Wer endlich Donauluft schnuppern möchte, der nimmt für den Rückweg in die Innenstadt den Radund Fußgängerweg entlang der Donau. Auf keinen Fall entgehen lassen sollte man sich die Besteigung eines recht neuen Highlights. Der Berblinger Turm thront am Weg auf einer Anhöhe am Ufer. Der möglicherweise schiefste Turm Deutschlands geht nicht etwa zurück auf Pfusch am Bau, sondern hängt ganz bewusst in Schräglage. Er soll an Albrecht Ludwig Berblinger erinnern, auch bekannt als „Schneider von Ulm“. Eigentlich ein genialer Erfinder, machte er sich durch seinen Absturz mit einem selbst gebauten Flugapparat in die Donau im Jahr 1811 zum Gespött der Stadt.
Nicht ganz so hoch hinaus geht es einige Meter weiter. Doch die historische Stadtmauer, die die Altstadt und das malerische Fischerviertel vor Hochwasser schützen soll, ist allemal ein Besuch wert. Auf der mächtigen Mauer lässt es sich ausgezeichnet flanieren. Außerdem beherbergt sie unseren nächsten Geheimtipp: einen der Orte, an denen sich die junge Ulmer (Kunst-)Szene gerne trifft. Die „Stiege“ist ein im Winter geschlossener Treppenabgang, der sich im Sommer in eine quirlighippe Bar verwandelt. Der Eingang liegt an der Herdbrücke.
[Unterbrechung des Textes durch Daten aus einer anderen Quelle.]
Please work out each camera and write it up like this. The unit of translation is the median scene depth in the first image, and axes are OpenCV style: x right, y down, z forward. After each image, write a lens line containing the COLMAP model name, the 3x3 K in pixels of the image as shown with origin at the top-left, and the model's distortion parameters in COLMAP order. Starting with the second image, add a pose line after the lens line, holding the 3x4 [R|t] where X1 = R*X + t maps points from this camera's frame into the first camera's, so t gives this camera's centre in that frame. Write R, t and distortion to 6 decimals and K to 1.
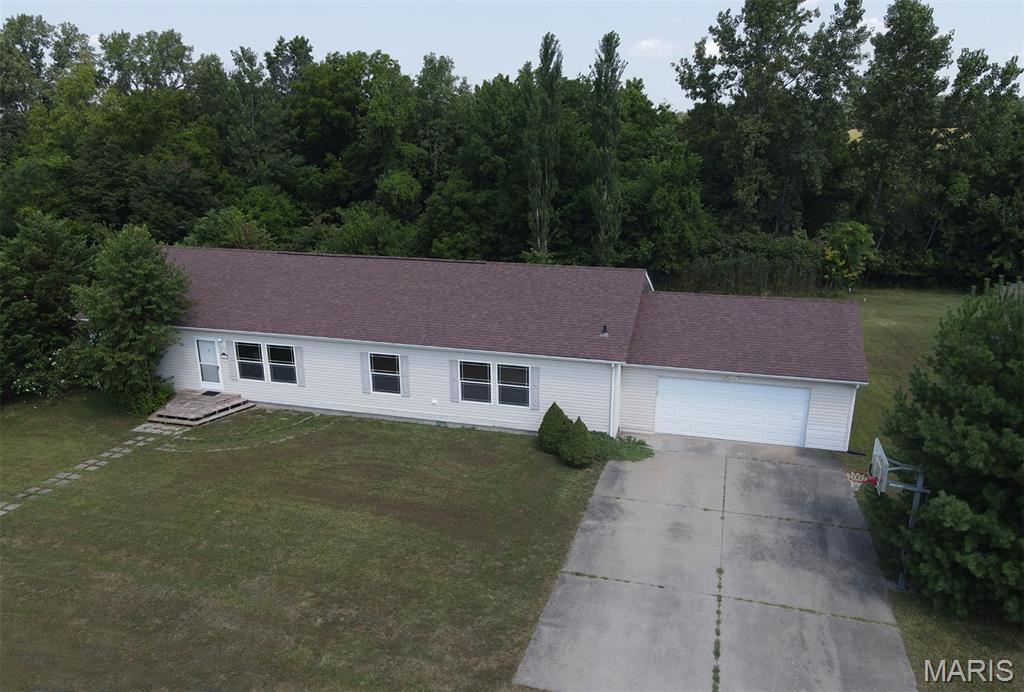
lens RADIAL K [[750.6, 0, 512.3], [0, 750.6, 359.1], [0, 0, 1]] dist [0.017633, 0.000526]
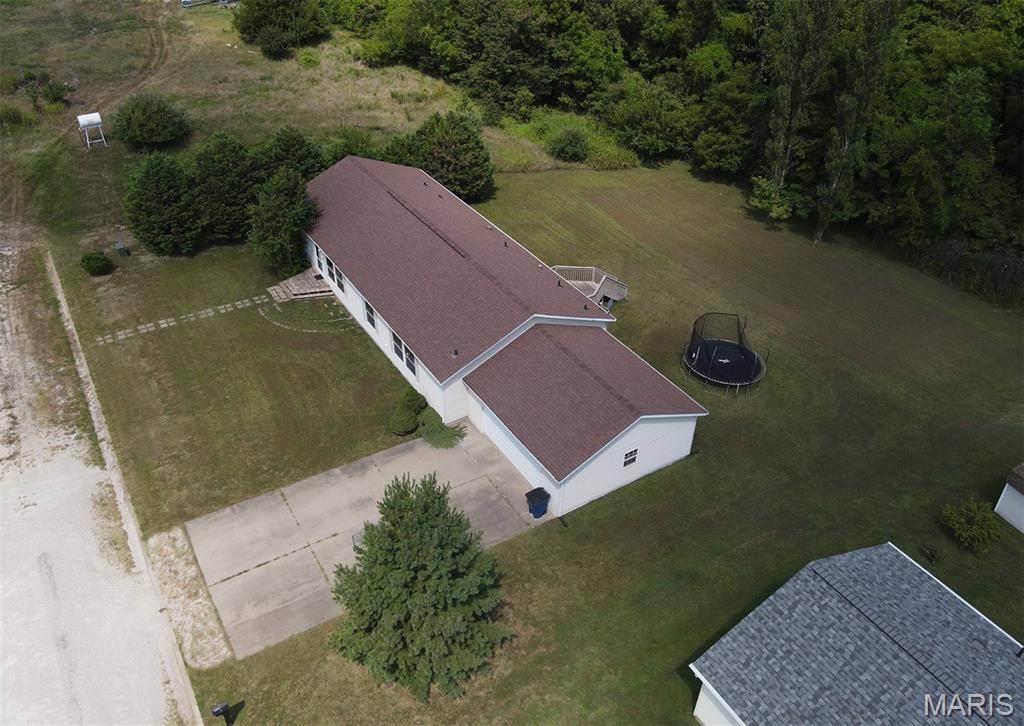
lens RADIAL K [[784.3, 0, 496.4], [0, 784.3, 341.8], [0, 0, 1]] dist [0.007034, 0.003776]
pose [[0.736101, 0.402570, -0.544144, 0.861004], [-0.211918, 0.900561, 0.379579, -0.559763], [0.642842, -0.164094, 0.748216, -0.020070]]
Apropos Kunst: Um die bedeutendsten Werke, die in der Stadt ausgestellt werden, anzuschauen, reicht ein Tag nicht aus. Mehr als ein Dutzend Museen lassen Besuchern die Qual der Wahl. Erste Adressen sind die Kunsthalle Weishaupt und das Museum Ulm, die durch eine Fußgänger-Brücke miteinander verbunden sind. Allein jedoch die Architektur der Kunsthalle, letztlich die der gesamten „Neuen Mitte“, wie das Quartier heißt, kann sich sehen lassen – das urbane Herz Ulms. Kunst und Kultur in geballter Form gibt’s in der gesamten Stadt bald wieder, bei der Kulturnacht am 17. September.
Magisch sind seit Neuestem die Ulmer Nächte, genau genommen die Neu-Ulmer Nächte. Doch es ist ein Ulmer, der in der Schwesterstadt seine Gäste verzaubert. Florian Zimmer, preisgekrönter Magier, eröffnete dort im Frühjahr sein Magie-Theater und feiert seither abends eine ausverkaufte Vorstellung nach der anderen. Seine Illusionen beeindruckten schon Siegfried & Roy.
Genauso gut kann ein Ulm-Tag jedoch an einem Ort enden, den nur wenige – selbst Ulmer nicht unbedingt – auf dem Zettel haben: auf der Wilhelmsburg. Was daran liegt, dass sich die Burg ziemlich gut auf der Kuppe des Michelsbergs versteckt (an der Prittwitzstraße). Dabei ist sie Teil der größten Festungsanlage Europas. Und noch bis Ende August Anziehungspunkt für Kulturinteressierte jeglicher Couleur. Unter dem Motto „Stürmt die Burg“verwandelt sich der Gigant aus Stein donnerstags bis sonntags in ein buntes Habitat aus Musik, Literatur und Theater. Allerdings ist die Burg schlecht angebunden an den öffentlichen Nahverkehr. Deshalb: Umsteigen auf einen der unzähligen Leih-E-Roller, die mittlerweile an fast jeder Ecke zu finden sind.